All nice bikes. I am partial to Sram myself, and the S5 looks like it could be a fun bike. All those bikes are very nice though.


----------



## Doc1911

Thanks. I must admit I am partial to the Ultegra but both are really good.....and I may just spend the extra $ on a second set of wheels... I am riding them all again tommorrow ...along with a Pinarello FP Quatttro... Hopefully make a decision - too many choices :mad2:

The S5 frame is great .... That R5 though is a cut above them all IMO ....




RedNose44 said:


> All nice bikes. I am partial to Sram myself, and the S5 looks like it could be a fun bike. All those bikes are very nice though.


----------



## JimF22003

I have an R5 and an R3SL. They both feel and handle very, very, very much alike. In order to differentiate them a little, I put a wide-range compact setup on the R5, and closer-spacing standard gearing on the R3SL. Gives me at least a little bit of variety


----------



## RedNose44

nismosr said:


> congrats both great frame, I wish I have LBS like yours, 60% off a frameset is amazing plus discount on components. please post picture of the CA. that would look nice stealth build all black but that just me. ride safe.


It was actually 60% *OF* msrp, or 40% off (still a good deal though). All the components ordered are black, and my wheelset is black carbon with white spokes. I am thinking along the same lines of you, and will probably replace the spokes making the bike almost completely black.


----------



## RAFIUDEEN

great sweet which lbs is this


----------



## Social racer

Can't wait to see it.... Congrates


----------



## RAFIUDEEN

which lbs is this ?


----------



## RedNose44

RAFIUDEEN said:


> which lbs is this ?


Trek Superstore San Diego. They own several locations and are Cervelo Dealers as well. They have the framesets (and one complete CA) priced at MSRP but will deal on price.
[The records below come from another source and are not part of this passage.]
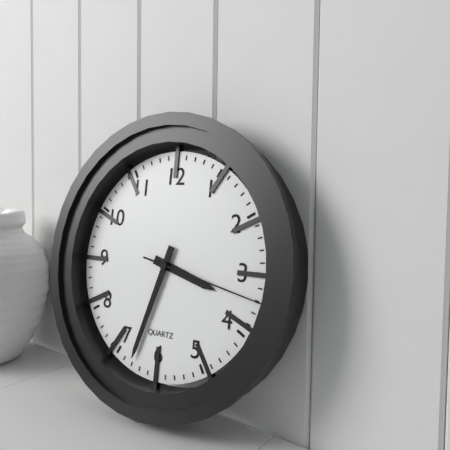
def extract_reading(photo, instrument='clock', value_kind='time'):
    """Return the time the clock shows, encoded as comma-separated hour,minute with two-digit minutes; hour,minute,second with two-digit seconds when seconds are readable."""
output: 3,33,17
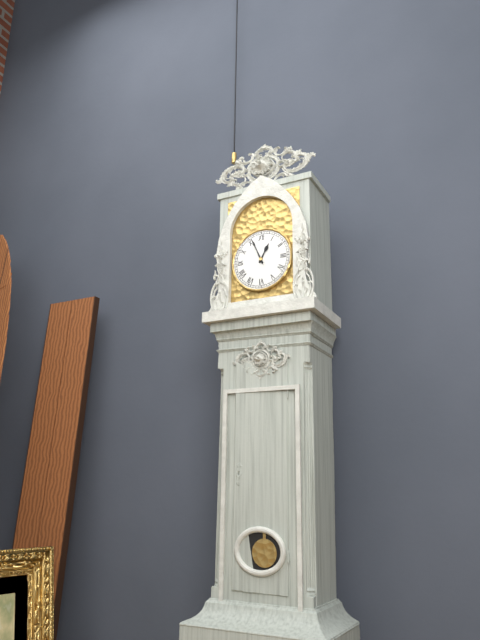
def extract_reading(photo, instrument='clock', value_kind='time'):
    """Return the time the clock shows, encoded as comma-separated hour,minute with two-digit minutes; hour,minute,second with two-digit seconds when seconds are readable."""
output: 12,56
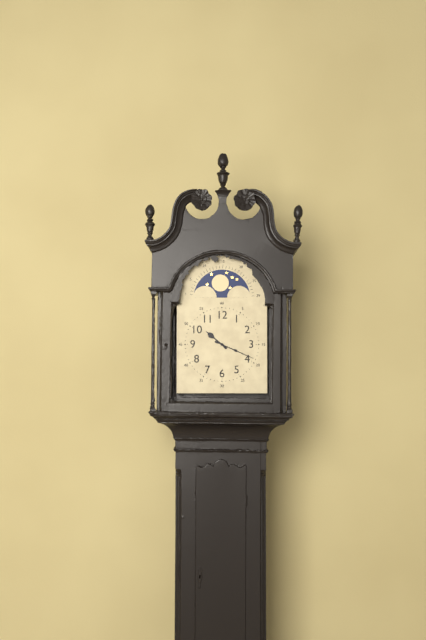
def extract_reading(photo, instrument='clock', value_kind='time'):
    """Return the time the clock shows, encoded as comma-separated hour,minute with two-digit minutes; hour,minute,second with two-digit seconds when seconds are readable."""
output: 10,19
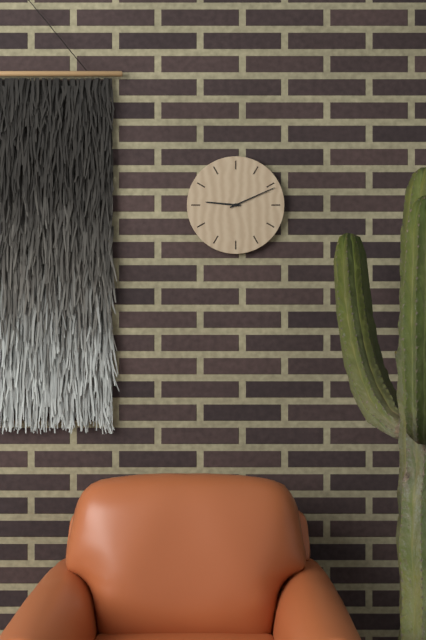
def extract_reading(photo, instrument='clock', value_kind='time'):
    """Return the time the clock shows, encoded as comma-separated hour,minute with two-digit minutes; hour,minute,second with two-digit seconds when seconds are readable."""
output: 9,11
They told me they are not allowed to advertise deals on the CA due to some agreement they have with Cervelo. 

BTW, My CA should be done very soon.


----------



## cantride55

Very nice Rednose44, I saw a green tint there for a moment.
I think your right about when you have a couple bikes that are different , one always gets ridden more often. I recently switched over to Cervelo and have a R3sl and a S2. At first the S2 sat most of the time as I really liked the R3, lately I've been riding the crap out of the S2. I enjoy the differences between the frames and that gets me off my butt somedays.
xjbalyor...how do you like the reynolds dvc 46 's? I set my r3 sl up with them and find that they match the frameset very well. Funny, I tried them on the S2....not as lively.


----------



## RAFIUDEEN

HUMM I started with a trek 4300d mtb rode it for three months fell a dozen of times became unconscious once so my speed was bad.
I decided to change and bought a Cannondale sl 3 mtb my ride changed was quick after about 6 months their was not much improvement in speed so changed again this time bought a bianchi navrone 7 road my ride improved and all my friends were surprised but kept the cannondale .

this year in JANUARY bought a cervelo s1 was blown away by the feel and now i am in the verge of buying a cervelo R5 in a few weeks.
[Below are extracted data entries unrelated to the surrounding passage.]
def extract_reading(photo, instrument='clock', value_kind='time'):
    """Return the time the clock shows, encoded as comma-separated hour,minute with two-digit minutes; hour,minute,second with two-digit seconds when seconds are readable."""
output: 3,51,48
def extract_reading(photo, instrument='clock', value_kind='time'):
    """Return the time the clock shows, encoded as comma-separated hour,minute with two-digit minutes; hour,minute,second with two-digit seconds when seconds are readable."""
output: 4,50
done lots of long rides max being a 600 kms ride continuously.

so feel does matter but did the long rides mostly on a merida road bike friends.


----------



## xjbaylor

cantride55 said:


> xjbalyor...how do you like the reynolds dvc 46 's? I set my r3 sl up with them and find that they match the frameset very well. Funny, I tried them on the S2....not as lively.


Well...I also have a pair of Zipp 404 Firecrests, I intended to sell one of the two wheelsets, and I can't decide which to sell. I think that is pretty strong praise. 
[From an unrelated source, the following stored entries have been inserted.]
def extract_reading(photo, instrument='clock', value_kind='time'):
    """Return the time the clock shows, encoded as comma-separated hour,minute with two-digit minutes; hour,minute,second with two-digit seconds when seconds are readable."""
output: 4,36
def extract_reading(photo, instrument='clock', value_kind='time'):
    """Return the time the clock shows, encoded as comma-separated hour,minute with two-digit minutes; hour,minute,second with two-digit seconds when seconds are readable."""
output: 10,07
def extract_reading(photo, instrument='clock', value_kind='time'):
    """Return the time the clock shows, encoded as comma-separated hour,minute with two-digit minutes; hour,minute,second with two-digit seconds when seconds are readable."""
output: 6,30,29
The UL's specifically are simply amazing because they are somewhat aero and great for climbing, which makes them a great wheelset for a bike like the R3. I think I may end up selling my Zipps and Reynolds for a set of Boyd's, but only because I want to try something different, and I like having external nipples. That is probably my only real complaint about the Reynolds. That and I wish they were wider at the brake tracks like the Zipps, Heds, etc.

I do think they still feel lively on my S3, but they transformed my Orbea Opal in ways I can't describe. They really just feel good on the S3.


----------



## RedNose44

Picked up the R5CA today. Here are a couple pics on the scale. First ride tomorrow...


----------



## Rashadabd

Ok, Mr. Baller, Shot Caller. Well done Sir. Report back on the ride when you can. Enjoy!


----------



## RedNose44

Rashadabd said:


> Ok, Mr. Baller, Shot Caller. Well done Sir. Report back on the ride when you can. Enjoy!


LOL, will do...


----------



## RedNose44

Went for a 40 mile ride this afternoon. When you first get on the CA it feels like my other R5 until the miles start going by. First thing I noticed is the ride is very smooth over roads with bad surfaces. My other R5 is a fairly smooth ride IMO, but the CA is smoother. I need to swap wheelsets to see if maybe that is a contributing factor, but I had the same wheels on my Madone and the ride was not this smooth.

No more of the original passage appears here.